Le gouvernement japonais anticipe une croissance de 2,7% pour l’année en cours (clôture prévue le 31 mars). Mais la dégradation du solde de la balance commerciale du pays (+65% par rapport à 2012) ne laisse en fait rien présager de bon pour 2013, et le taux de croissance devrait plutôt s’établir autour de 1,3%. Faut-il pour autant voir un échec de Shinzo Abe ? Il est encore trop tôt pour le dire. Toutefois, il n’est pas question pour le moment d’évoquer un quelconque miracle japonais.
Mark Carney, a Rock-Star Banker sous pression
Parallèlement à la politique de rigueur menée par le gouvernement Cameron, la banque d’Angleterre (BoE) a mené une politique de taux bas et d’assouplissement monétaire dans le but de ne pas étouffer l’économie réelle. L’activisme de la BoE, et en particulier de son gouverneur Sir Mervyn King, s’est ainsi traduit par l’injection de 375 milliards de livres (l’équivalent de 440 milliards d’euros) dans l’économie. Une politique monétaire accommodante jusque-là poursuivie par Mark Carney, le successeur de King à la tête de l’institution britannique.
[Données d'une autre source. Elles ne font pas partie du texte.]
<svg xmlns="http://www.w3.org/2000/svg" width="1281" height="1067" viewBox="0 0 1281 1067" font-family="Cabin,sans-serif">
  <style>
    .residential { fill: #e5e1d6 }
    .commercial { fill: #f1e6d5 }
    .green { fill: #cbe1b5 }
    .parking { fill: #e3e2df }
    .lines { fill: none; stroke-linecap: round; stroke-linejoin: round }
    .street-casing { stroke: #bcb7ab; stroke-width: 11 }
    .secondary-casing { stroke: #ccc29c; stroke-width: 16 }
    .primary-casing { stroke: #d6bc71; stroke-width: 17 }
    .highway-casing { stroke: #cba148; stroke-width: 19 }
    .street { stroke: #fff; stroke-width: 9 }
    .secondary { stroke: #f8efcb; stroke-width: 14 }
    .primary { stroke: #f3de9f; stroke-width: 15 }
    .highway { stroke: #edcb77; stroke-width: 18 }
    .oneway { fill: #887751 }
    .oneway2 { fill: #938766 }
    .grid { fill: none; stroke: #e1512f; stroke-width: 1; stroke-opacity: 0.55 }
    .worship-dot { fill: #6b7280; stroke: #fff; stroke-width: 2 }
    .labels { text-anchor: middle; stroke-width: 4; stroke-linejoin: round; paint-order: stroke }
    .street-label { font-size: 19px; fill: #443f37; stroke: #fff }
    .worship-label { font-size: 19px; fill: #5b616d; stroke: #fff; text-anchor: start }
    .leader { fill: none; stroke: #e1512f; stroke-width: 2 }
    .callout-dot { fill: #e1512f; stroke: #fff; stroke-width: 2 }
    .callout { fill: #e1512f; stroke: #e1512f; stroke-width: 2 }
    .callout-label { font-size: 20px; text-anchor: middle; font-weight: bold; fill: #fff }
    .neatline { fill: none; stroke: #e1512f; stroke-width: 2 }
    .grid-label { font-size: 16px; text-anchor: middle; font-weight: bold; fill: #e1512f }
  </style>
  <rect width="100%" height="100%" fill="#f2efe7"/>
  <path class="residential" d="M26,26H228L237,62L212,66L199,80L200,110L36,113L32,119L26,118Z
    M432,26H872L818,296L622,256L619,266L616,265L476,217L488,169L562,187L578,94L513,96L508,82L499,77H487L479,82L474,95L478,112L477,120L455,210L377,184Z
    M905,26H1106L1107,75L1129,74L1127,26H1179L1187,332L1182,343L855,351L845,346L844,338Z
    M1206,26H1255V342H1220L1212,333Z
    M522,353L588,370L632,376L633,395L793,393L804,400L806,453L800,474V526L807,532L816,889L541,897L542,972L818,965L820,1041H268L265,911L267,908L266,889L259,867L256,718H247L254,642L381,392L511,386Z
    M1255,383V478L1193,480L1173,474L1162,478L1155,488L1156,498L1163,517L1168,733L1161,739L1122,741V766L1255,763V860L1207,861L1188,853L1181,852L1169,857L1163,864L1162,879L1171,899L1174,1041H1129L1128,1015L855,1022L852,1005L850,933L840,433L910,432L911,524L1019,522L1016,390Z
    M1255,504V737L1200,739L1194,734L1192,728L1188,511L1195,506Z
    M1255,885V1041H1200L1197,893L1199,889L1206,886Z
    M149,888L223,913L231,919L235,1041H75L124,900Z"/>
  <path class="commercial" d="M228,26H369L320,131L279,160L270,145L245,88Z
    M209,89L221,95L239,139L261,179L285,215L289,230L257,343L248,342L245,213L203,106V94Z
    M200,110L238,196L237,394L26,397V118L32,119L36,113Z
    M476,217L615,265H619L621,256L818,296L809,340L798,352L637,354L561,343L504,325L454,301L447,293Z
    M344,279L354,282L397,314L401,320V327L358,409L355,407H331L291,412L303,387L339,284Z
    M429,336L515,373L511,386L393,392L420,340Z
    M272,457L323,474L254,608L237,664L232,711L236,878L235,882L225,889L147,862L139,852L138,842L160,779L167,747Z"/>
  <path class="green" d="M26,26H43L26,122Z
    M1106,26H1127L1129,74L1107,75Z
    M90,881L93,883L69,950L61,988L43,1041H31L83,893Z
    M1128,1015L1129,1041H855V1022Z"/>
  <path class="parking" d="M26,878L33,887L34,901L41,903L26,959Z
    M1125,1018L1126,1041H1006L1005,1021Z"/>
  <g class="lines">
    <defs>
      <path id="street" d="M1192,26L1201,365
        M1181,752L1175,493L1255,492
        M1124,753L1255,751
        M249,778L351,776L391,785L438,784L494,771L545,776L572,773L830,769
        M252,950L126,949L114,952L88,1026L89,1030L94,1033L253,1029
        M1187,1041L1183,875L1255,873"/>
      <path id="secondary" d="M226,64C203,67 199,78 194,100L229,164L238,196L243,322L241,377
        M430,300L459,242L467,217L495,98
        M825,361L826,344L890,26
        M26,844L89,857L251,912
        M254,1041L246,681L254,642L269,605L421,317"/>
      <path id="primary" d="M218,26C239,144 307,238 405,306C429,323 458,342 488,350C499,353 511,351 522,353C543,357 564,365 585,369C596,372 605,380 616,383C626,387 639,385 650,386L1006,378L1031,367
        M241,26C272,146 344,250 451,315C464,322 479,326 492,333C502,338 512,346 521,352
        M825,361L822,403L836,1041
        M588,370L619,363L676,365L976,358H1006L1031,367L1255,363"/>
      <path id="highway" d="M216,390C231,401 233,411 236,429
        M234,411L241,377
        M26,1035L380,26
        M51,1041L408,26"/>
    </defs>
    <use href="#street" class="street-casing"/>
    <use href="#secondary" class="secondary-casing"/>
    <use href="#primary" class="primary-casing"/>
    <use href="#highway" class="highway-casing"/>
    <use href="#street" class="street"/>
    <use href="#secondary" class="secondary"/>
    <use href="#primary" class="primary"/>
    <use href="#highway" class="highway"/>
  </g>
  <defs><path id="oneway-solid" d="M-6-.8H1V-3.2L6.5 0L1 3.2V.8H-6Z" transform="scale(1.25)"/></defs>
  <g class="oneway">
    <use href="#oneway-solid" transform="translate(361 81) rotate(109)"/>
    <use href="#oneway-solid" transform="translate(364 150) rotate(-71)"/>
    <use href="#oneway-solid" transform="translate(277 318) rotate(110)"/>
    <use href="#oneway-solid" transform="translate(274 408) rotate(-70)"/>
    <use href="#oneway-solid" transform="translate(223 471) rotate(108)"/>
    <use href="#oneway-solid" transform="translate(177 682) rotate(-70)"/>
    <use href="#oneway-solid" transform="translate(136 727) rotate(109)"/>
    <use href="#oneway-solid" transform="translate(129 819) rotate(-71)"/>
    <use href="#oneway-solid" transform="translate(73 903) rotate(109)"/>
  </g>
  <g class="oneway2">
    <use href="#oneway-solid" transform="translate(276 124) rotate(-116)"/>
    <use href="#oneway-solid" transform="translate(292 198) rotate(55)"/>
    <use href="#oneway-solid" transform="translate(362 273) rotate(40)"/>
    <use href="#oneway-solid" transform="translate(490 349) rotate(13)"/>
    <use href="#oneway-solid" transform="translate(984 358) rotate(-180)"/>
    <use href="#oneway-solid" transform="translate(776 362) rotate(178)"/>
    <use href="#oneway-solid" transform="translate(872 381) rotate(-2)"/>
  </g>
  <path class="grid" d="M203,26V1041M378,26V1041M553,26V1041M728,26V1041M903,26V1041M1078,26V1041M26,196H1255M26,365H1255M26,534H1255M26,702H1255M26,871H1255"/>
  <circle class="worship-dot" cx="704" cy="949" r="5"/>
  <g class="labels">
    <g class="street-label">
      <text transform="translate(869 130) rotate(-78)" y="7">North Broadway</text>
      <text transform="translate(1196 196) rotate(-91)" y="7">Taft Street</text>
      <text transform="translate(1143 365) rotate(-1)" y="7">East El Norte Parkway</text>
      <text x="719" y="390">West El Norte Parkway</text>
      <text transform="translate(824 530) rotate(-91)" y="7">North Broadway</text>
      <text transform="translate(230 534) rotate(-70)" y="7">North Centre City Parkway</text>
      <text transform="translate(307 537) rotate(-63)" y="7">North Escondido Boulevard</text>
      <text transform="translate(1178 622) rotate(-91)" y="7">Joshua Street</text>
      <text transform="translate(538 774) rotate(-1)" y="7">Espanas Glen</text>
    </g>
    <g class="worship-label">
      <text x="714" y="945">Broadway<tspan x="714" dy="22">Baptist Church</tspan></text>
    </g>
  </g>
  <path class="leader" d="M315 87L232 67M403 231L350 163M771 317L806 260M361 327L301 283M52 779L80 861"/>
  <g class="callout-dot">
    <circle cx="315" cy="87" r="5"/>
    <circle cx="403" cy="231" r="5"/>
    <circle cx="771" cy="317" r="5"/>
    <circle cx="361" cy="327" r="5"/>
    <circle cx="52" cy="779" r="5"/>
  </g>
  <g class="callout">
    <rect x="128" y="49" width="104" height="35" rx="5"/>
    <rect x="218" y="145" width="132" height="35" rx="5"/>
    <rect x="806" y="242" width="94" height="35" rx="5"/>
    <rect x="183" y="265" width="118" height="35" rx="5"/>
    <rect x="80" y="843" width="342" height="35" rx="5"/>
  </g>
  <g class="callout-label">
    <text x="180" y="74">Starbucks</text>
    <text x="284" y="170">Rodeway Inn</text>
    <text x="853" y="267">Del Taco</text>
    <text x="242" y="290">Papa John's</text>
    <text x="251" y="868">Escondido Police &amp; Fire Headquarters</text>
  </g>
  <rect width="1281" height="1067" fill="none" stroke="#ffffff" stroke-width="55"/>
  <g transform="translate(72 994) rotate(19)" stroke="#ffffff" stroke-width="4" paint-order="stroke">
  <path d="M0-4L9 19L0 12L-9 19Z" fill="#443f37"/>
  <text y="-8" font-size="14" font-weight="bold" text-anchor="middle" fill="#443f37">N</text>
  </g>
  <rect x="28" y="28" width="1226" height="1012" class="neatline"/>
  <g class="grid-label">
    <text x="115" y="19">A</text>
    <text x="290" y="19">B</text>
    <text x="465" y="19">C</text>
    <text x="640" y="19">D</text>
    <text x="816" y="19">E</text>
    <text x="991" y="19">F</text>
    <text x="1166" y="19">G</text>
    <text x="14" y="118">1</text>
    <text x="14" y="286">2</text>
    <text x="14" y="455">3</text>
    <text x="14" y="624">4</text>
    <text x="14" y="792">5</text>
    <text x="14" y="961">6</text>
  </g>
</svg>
Dans le cadre d’une communication axée sur les anticipations, Mark Carney a assuré que la BoE conserverait inchangée sa politique tant que le taux de chômage serait supérieur à 7,0% et que la cible d’inflation resterait autour de 2,0%. Oui mais voilà, les récents indicateurs de l’économie britannique s’avèrent excellents et de fait effraient les marchés. La reprise balbutiante du premier semestre s’est en effet confirmée au dernier trimestre et le Royaume-Uni affiche une croissance de 1,9% en 2013, un plus haut depuis 2007. Même son de cloches du côté du taux de chômage qui sur la période de septembre à novembre 2013 s’est établit à 7,1% contre 7,4% sur la période précédente, un plus bas depuis 2009.
Dans ce contexte, les marchés craignent une remontée des taux de la BoE. En effet, l’ensemble des cibles sont atteintes. En outre, avec une inflation actuelle de 2%, l’économie britannique fait désormais face à un risque de surchauffe économique, même si on est loin de la situation de septembre 2011 (+5,2%). Mark Carney est donc pris dans un corner ; les taux bas ont été bénéfiques à la reprise britannique en ce sens qu’ils compensaient largement les effets de la politique d’austérité menée par le gouvernement. Toute hausse de taux peut briser le climat de confiance qui règne actuellement au sein du Royaume.
Mark Carney devra donc faire preuve d’une grande habileté pour parvenir à remonter les taux sans brider la reprise économique. Car tout resserrement de la politique monétaire est susceptible d’engendrer une hausse de la livre face aux autres monnaies ainsi que du taux des obligations souveraines, pouvant alors rendre le processus de désendettement coûteux. Enfin, et c’est probablement le risque majeur, la remontée des taux pourrait marquer la fin du cycle haussier dans l’immobilier de manière plus ou moins brutale.
Conclusion
Si la politique monétaire est un art, le banquier central lui est un véritable artiste. C’est en tout cas la vision adoptée par l’ensemble des investisseurs internationaux au cours de l’année 2013. Mais le vent semble tourner. Le marché anticipe qu’il va se passer quelque chose dans les mois à venir. En témoigne notamment ce premier mois de l’année qui fut dévastateur pour les bourses mondiales, une première depuis quatre ans.
Crise dans les économies émergentes, matérialisation du risque de déflation, endettement incontrôlable ou reprise chimérique… Une chose est certaine, dans un avenir proche, les banquiers centraux vont être amenés à essuyer de nombreuses critiques, voire même à répondre de leur actes.